1// The one that Instagrams a picture flaunting their goods and plays it off like they're not. I probably see this once a day and it tortures me. I'm scrolling through my instafeed and then BAM, tatas all up in my face yet the caption and hashtags say something like "Blah it's Monday again, but hey at least I'm wearing my new shoes". Come again what?! Your shoes?! How bout "HERE ARE MY TITS EVERYBODY, STARE AT THEM!"
2// The one that chews like their jaws are as strong as Megalodon. Yes I am going to play out the Shark Week jokes for as long as I can. No I do not apologize for it. Especially if you are one of these chomper people. Like do you get so carried away with what you're doing that you forget your mouth is yapping at the speed of a chihuahua? It really just blows my mind. And makes me want to punch you. But speaking of chihuahuas...
3// The one that snoozes through sixteen and a half different alarms. If you know you have to be up by, say, 8:30am then why don't you just set an alarm for, say, 8:30am? Why one at 7:00, 7:30, 8:00, 8:12, 8:21, 8:28, 8:29, etc. Someone explain this concept to me stat before I lose all faith in humanity.
4// The one that tweets eleventy tweets in a row entering every single giveaway in blogland. I will unfollow you. Dead ass. Don't tempt me.
5// The one that writes essay long Facebook statuses about their dead beat baby daddy. You aren't making yourself look like the mother of the century by making your sex mistake look like a father that should rot in hell. You're actually just looking like a crazy person. P.S. lawyers and courts can check that shit during custody battles so I'd check yourself before you wreck yourself honey bunches of oats. Oh and guess what. That fight with your baby daddy that you think is earth shattering news?
6// The one that has really long fingernails that are also pointed at the ends instead of round. You think people are thinking: "Damn mami, you're lookin' fly". What people actually are thinking: "Ratchet coke whore of a porn star." Wait, did I just say that...?

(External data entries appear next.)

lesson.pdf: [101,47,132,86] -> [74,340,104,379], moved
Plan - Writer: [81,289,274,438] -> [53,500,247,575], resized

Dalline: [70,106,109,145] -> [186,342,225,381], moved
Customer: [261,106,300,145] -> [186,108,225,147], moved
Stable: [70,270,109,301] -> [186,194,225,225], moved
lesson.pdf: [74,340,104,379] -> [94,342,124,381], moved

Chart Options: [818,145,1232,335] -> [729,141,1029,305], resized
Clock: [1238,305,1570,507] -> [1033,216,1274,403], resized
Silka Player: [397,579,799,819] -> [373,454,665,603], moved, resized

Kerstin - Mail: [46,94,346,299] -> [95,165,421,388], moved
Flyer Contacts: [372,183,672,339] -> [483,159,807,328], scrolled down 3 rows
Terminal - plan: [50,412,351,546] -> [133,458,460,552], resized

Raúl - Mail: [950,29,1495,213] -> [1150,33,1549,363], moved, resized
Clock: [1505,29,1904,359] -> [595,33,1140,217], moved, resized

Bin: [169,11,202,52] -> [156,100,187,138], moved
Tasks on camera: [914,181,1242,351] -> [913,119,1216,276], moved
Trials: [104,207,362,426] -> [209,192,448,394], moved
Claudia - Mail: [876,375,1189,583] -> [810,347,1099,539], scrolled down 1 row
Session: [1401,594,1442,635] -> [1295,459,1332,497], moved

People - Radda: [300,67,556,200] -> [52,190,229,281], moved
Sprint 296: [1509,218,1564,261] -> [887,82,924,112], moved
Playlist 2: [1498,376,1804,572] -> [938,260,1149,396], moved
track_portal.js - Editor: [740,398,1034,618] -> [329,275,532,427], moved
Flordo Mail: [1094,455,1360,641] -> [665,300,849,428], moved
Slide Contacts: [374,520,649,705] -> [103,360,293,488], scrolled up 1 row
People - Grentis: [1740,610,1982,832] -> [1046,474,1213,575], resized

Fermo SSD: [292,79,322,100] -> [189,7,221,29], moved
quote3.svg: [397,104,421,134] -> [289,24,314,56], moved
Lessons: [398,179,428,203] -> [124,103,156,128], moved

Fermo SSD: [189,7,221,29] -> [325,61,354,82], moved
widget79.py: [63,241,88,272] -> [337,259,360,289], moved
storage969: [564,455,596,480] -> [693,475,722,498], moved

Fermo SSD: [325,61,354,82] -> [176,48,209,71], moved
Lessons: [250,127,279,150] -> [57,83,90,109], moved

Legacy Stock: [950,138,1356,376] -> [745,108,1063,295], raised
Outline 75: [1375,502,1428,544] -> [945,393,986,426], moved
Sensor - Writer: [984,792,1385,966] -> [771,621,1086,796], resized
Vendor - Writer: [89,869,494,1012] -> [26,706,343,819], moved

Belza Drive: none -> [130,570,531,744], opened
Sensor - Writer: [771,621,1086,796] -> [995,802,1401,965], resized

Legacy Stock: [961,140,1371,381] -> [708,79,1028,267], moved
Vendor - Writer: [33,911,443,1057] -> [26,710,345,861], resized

7// The one that zooms passed backed up traffic by taking the exit lane but then cuts back in at the last possible moment. Thank the good lord above that I drive maybe five times out of the entire year (thank you New York City livin') because I'd probably be in jail by now if I experienced this constantly. If I'm sitting my ass in a lane of cars backed up to China then I sure as hell expect everyone else to be doing the same.
8// The one that leaves completely non-personal and selfish blog comments. "Hi! I followed you now please make sure you follow me on the right account or else my likes won't actually increase." Are you for really real right now chick? I'm going to go with a big fat N-O on all accounts with this one.
9// The one that doesn't know how to differentiate between "you and me" and "you and I" correctly. I have been seeing this everywhere lately. In blogland, in real-land, on Facebook, on Twitter, in my dreams. Okay not in my dreams but it's getting there. If you're saying "Make sure you linkup with Tinkerbelle and I tomorrow!" then you should slap yourself silly. And then learn this rule so you stop looking like a second grader: take out the other person that's with you in the sentence (in this case, Tinkerbelle) and see if it sounds right. "Make sure you linkup with I tomorrow" sounds like you should be hanging out with that chick with the pointy fingernails. Switch that ish.
10// The one that isn't "an animal person". Well then I'm not a "you person" because who on earth can actually look at this and not want to hop in a car headed straight to buy a rolly polly olly like this little guy?